La hechicera
Porque así tenía que ser, Enrique Peña Nieto debía empoderarse y demostrar su frialdad, fue Elba Esther Gordillo Morales, la culpable. Fue él, el inocente y muchos leones murieron desde aquel febrero de 2013 que la capturaron, hasta el 8/8/18 que la liberaron.

La maestra, en algún momento de la historia de México considerada un peligro para la nación, ex lideresa del sindicato más grande de Latinoamérica con más de un millón de agremiados, fue neutralizada por el Gabinete de Seguridad Nacional recién iniciaba el sexenio de Peña Nieto, el político que marcó el regreso del Partido Revolucionario Institucional (PRI), al poder Ejecutivo Federal; fue ella la ficha triunfal de Enrique, y ahora, la carta política que empañó el día histórico en el que Andrés Manuel López Obrador se convirtió en presidente electo, o simplemente sigue siendo Elba Esther la política más poderosa de México y por eso fue el primer compromiso cumplido del nuevo régimen.

Como haya sido, su liberación trae al recuerdo aquel viaje detallado en el libro del periodista Gil Olmos “Los brujos del Poder”, donde narra una travesía que realizó la ex líder magisterial al continente negro, en él habla de su afición por la brujería, que con el paso de los años la afianzó como la mujer más influenciable en la política nacional, dándole posiciones de liderazgo en el sexenio de Ernesto Zedillo Ponce de León, Vicente Fox Quesada y Felipe de Jesús Calderón Hinojosa; Gil Olmos, nos muestra en aquel escrito que la maestra acudió a un gran brujo para modificar las intenciones de Ernesto Zedillo, y para eso fue necesario sacrificar un león.

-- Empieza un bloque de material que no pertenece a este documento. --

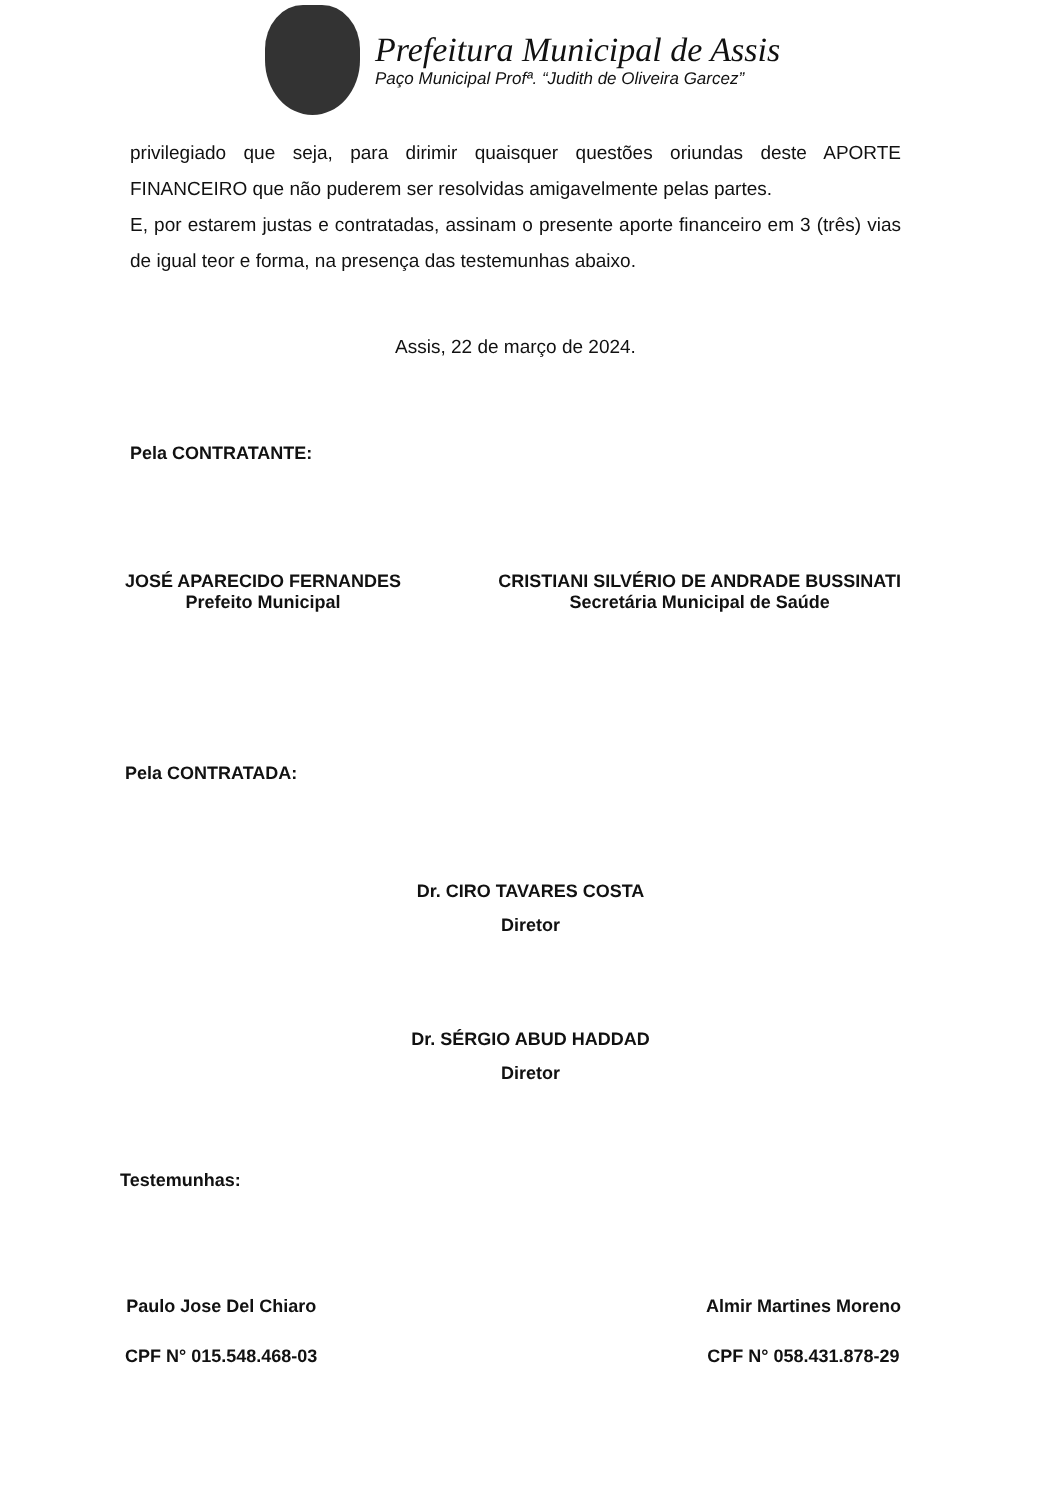Prefeitura Municipal de Assis
Paço Municipal Profª. “Judith de Oliveira Garcez”
privilegiado que seja, para dirimir quaisquer questões oriundas deste APORTE FINANCEIRO que não puderem ser resolvidas amigavelmente pelas partes.
E, por estarem justas e contratadas, assinam o presente aporte financeiro em 3 (três) vias de igual teor e forma, na presença das testemunhas abaixo.
Assis, 22 de março de 2024.
Pela CONTRATANTE:
JOSÉ APARECIDO FERNANDES
Prefeito Municipal
CRISTIANI SILVÉRIO DE ANDRADE BUSSINATI
Secretária Municipal de Saúde
Pela CONTRATADA:
Dr. CIRO TAVARES COSTA
Diretor
Dr. SÉRGIO ABUD HADDAD
Diretor
Testemunhas:
Paulo Jose Del Chiaro
CPF N° 015.548.468-03
Almir Martines Moreno
CPF N° 058.431.878-29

Aquel trabajo de oscurantismo no habría sido el primero, ni el último para la gran maestra sindicalista; de acuerdo con el libro, desde su juventud Elba Esther ya mostraba sus afinidades a la hechicería. Los actos satánicos no son extraños a la política mexicana por lo que no sería extraño que forme parte de la cuarta transformación.

No es menor el personaje de la maestra, solo que tal vez su estado de salud no sea el más conveniente, incluso la pérdida de algunos de sus seres más amados pudieron haber disminuido su condición, y claro que estar en prisión debió haberla hecho pensar sobre su inmediata participación política, lo que sí es verdad es que ella formó parte de los amarres de Andrés Manuel López Obrador para ganar la presidencia de la República, porque fue ella una suma, una mano, un político, un acuerdo conveniente para el actual presidente electo; el hombre que construyó complicidades con algunos perseguidos políticos como la misma Elba Esther, de quien no estamos seguros si es maestra o león; hechicera protectora de AMLO, o solo un acuerdo para la transformación.